A few years ago, Adam Kravitz’s neighborhood was between 78th and 99th streets in Hazel Dell, where he was homeless. He would fly signs at offramps and onramps, and patrolled dumpsters.
“There was a breaking point when I realized that I was OK and I lived in God’s house,” said Kravitz, who now heads homeless advocacy organization Outsiders Inn. “I never had a relationship with God until I lived outside, until I had to survive, until I separated myself from the rest of society. I lived day-to-day with the scrutiny of my neighbors.”
Those neighbors were primarily other homeless people and the employees at gas stations and grocery stores he frequented.
“I quickly realized that because I was going to be scrutinized so often and because I was part of the neighborhood that I had to have a code. I could not lie, I could not steal, I could not cheat, no matter what I thought the world owed me,” Kravitz said. “They got to know that I had rules and that I followed them.”
Sometimes he would write messages on signs to make people think differently about homeless people.
“I would fly a sign that said, ‘Have a nice day.’ I didn’t want nothing from you except for you to have a nice day. I actually ticked a few people off because they had to slow down to read my sign, and then they called to complain and then the cops came. I had to explain to the cops that I was telling people to have a nice day.”

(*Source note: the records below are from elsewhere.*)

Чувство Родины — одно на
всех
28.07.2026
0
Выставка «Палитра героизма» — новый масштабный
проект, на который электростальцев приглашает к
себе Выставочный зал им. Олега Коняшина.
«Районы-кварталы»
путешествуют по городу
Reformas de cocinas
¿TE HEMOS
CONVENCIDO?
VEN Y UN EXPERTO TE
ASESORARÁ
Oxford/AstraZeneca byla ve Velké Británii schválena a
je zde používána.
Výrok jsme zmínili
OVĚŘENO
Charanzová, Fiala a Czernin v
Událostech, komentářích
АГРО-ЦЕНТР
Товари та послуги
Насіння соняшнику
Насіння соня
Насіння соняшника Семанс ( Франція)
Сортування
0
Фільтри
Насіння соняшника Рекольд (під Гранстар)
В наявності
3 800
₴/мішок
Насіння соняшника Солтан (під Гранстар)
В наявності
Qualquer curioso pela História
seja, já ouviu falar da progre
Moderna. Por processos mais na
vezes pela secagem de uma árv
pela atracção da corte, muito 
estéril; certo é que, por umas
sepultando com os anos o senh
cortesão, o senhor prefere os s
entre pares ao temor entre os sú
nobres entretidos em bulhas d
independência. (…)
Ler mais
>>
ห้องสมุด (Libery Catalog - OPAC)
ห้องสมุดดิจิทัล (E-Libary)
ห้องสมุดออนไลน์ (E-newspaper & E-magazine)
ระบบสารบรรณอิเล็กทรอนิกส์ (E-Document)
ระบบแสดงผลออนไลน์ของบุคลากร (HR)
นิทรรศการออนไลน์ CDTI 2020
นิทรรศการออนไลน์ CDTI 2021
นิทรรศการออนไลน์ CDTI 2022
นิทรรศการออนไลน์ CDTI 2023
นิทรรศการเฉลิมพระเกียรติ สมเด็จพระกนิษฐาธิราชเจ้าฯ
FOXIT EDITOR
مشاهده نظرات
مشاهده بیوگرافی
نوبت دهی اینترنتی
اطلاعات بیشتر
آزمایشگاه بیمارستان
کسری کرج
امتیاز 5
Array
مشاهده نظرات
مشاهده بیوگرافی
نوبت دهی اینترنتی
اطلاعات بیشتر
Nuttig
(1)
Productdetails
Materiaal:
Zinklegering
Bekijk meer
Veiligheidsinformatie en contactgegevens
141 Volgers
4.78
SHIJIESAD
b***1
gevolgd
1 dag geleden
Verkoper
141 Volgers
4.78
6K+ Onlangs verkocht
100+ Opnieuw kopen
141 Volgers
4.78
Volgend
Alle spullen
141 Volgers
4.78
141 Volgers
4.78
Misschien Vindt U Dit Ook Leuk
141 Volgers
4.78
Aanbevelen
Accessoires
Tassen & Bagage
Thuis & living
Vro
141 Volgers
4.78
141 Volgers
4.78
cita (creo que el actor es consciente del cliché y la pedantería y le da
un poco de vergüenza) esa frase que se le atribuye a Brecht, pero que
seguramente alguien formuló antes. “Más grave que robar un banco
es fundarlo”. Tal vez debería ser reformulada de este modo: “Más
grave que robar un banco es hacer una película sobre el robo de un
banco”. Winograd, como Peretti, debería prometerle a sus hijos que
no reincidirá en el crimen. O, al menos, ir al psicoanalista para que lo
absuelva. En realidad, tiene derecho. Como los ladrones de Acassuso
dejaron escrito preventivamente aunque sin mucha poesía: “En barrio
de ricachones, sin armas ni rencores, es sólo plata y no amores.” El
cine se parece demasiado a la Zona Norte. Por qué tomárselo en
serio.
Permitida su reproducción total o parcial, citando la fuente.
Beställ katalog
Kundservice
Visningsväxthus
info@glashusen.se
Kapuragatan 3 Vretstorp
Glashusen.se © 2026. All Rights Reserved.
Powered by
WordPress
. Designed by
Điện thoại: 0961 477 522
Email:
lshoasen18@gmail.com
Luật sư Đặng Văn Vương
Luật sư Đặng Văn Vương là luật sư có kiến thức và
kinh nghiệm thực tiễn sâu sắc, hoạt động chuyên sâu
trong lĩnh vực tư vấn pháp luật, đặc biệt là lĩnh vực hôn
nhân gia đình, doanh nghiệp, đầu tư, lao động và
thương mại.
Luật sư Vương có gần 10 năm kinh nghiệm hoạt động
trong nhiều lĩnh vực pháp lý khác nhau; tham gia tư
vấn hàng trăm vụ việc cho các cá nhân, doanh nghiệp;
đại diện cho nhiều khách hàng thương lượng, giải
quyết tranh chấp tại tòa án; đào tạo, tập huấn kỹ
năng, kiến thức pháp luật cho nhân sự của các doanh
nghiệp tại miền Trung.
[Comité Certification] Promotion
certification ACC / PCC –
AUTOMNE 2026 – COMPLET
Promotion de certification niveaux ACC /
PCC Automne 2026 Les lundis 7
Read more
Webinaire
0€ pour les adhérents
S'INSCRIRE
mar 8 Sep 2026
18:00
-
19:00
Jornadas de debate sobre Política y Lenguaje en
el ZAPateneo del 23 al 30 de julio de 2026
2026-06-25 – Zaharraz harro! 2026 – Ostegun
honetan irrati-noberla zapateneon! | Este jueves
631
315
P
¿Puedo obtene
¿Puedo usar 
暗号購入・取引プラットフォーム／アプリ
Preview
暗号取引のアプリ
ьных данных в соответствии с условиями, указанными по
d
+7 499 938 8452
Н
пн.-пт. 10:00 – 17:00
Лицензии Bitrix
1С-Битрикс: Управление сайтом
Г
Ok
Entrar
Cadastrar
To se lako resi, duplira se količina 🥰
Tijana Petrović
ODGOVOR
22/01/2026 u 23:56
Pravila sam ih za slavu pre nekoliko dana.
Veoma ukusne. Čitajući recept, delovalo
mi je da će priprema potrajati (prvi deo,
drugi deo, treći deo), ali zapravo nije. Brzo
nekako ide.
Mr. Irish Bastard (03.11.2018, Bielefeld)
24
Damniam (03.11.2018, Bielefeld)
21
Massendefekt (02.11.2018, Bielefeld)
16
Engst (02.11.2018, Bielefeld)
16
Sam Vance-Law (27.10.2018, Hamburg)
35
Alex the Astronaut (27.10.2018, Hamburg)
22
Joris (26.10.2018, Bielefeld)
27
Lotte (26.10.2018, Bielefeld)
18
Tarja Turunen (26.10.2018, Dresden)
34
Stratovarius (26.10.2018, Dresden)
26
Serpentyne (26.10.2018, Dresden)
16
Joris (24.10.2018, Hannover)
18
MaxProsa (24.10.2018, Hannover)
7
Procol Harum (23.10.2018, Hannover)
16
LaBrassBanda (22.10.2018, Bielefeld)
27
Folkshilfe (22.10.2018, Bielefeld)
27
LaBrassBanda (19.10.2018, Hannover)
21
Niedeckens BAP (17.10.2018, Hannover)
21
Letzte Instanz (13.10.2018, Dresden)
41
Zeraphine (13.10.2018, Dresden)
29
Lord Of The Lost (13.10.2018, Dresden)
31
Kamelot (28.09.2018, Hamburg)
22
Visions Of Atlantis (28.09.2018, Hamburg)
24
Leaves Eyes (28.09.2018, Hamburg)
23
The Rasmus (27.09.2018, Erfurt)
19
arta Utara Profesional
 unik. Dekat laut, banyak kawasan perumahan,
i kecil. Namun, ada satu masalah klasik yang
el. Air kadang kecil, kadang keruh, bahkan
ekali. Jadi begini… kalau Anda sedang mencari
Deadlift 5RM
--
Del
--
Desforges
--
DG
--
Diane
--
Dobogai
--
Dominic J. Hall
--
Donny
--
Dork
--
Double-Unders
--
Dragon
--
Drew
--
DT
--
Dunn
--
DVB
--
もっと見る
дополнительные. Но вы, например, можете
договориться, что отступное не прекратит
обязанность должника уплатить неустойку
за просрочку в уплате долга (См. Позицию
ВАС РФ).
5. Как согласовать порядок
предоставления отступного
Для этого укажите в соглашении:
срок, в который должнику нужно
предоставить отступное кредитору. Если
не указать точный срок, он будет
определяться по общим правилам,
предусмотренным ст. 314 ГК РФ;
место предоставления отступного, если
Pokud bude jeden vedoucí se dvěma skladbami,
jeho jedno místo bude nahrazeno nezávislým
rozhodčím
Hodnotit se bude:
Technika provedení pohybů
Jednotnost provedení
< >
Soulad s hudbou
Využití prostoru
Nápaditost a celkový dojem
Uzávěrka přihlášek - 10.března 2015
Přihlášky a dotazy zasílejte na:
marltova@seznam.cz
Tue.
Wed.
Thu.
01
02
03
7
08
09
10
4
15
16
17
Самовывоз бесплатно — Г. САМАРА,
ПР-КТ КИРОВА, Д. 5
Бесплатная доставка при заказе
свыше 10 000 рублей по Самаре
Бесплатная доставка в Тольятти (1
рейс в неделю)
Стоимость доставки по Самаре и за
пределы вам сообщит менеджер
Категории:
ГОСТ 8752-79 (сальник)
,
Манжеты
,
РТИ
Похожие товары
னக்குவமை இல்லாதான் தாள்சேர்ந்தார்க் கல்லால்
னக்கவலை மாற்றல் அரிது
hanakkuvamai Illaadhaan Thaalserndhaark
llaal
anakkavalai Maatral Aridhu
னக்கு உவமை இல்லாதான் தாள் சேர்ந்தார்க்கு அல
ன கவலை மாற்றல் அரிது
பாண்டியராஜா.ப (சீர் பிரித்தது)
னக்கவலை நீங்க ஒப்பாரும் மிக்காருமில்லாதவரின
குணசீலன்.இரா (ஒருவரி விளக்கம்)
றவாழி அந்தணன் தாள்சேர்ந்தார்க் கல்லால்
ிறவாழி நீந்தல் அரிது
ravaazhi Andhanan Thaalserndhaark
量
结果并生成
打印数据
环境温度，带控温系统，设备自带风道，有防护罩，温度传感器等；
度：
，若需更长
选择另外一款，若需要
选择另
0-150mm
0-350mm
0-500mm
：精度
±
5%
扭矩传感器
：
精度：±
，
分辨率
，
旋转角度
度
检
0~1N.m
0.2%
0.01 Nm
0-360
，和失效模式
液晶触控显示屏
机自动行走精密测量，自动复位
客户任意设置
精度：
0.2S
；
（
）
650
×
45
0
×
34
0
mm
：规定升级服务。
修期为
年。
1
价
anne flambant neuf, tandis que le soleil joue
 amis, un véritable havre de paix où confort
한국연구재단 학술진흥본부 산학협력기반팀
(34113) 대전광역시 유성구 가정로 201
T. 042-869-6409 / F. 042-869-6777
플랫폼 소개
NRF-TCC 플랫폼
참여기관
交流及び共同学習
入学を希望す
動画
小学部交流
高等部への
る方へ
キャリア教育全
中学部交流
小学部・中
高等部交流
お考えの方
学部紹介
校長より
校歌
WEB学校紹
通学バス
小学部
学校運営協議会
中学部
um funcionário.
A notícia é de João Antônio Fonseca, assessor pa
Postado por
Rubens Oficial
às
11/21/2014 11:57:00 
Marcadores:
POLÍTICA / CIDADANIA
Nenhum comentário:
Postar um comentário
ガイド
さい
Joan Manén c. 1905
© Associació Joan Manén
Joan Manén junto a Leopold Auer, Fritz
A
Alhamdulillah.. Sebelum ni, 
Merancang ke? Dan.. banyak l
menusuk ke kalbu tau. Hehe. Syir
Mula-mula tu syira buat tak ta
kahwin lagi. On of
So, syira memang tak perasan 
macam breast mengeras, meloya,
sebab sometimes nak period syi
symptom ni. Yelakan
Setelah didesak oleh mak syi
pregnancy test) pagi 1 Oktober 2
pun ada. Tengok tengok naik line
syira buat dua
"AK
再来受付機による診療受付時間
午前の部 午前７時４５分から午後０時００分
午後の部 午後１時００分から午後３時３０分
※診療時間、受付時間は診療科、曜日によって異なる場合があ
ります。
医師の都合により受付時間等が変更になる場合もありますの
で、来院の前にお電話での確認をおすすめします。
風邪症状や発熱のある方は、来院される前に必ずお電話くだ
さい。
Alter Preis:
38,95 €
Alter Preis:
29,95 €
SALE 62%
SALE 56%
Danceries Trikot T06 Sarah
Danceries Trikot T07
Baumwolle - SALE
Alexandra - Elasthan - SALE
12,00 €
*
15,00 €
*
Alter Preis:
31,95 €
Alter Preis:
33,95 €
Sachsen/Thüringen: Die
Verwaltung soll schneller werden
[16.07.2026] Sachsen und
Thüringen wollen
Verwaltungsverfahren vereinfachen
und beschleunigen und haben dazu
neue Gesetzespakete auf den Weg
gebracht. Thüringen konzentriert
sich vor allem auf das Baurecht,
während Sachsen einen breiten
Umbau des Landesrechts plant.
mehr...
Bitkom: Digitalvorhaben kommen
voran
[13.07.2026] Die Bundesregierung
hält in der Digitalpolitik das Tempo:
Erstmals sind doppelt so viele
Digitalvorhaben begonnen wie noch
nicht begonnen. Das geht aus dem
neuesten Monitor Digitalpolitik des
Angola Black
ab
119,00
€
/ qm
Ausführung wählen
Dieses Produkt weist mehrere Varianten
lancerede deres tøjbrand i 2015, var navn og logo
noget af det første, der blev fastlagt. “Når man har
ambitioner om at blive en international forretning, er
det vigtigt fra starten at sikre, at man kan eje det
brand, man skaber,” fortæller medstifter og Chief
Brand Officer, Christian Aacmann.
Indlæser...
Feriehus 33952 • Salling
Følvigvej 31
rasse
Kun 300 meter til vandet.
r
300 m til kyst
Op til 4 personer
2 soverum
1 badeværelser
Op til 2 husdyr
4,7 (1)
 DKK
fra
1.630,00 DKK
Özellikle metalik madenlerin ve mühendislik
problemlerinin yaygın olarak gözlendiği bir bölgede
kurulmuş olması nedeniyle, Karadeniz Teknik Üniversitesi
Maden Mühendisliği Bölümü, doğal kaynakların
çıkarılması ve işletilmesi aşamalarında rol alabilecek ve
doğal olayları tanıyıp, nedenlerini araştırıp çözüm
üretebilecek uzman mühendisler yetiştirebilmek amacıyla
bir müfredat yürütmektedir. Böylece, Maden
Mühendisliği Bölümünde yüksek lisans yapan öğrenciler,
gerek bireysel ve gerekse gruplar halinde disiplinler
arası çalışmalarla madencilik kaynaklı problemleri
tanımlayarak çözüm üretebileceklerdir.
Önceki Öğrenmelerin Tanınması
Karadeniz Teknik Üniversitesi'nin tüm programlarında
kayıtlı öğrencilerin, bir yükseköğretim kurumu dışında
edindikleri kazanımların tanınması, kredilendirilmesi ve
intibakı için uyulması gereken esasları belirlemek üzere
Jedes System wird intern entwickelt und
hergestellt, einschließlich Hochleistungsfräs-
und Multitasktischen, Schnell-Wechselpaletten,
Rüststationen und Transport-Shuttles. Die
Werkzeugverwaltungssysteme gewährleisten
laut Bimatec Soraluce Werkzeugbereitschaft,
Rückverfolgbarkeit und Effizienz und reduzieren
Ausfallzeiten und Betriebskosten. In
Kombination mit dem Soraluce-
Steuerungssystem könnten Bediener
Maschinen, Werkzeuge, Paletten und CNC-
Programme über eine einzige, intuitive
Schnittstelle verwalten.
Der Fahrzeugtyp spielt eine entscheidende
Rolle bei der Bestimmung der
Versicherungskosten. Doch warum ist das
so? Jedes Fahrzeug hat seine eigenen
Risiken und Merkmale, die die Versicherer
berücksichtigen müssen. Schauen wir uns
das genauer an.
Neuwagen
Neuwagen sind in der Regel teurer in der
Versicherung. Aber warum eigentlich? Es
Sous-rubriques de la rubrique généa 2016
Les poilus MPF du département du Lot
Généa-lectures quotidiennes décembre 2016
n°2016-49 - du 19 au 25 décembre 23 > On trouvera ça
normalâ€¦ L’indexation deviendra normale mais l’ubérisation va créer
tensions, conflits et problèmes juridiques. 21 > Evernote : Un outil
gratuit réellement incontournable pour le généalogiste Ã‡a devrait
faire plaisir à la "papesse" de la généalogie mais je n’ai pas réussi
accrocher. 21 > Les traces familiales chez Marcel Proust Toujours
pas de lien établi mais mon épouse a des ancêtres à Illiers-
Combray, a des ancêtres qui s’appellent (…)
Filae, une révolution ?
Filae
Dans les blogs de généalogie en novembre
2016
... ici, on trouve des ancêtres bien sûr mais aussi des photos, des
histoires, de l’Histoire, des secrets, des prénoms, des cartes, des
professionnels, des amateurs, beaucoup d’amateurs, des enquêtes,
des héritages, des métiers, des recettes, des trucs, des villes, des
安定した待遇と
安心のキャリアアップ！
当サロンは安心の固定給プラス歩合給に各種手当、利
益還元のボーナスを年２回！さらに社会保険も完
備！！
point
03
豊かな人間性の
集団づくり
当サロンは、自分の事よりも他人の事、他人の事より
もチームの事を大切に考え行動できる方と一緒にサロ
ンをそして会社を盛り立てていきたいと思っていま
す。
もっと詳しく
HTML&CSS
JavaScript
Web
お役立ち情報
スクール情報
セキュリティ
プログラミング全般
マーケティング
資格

Outsiders Inn hosts monthly meetings of the Unhoused Residents Association at St. Luke’s Episcopal Church in west Vancouver. Although the homeless aren’t considered a neighborhood association because they don’t have geographic bounds, the group meets to discuss issues and interests of the homeless community.
The Rev. Gwen Morgan, who leads the interfaith coalition and manages spiritual care at Legacy Salmon Creek Medical Center, closed the breakfast with a benediction: “May we continue to welcome every neighbor and every person in our community wherever we go.”
The next planned communal gathering of the Southwest Washington Interfaith Coalition is an interfaith Thanksgiving eve service to be held at St. Joseph Catholic Church in Vancouver.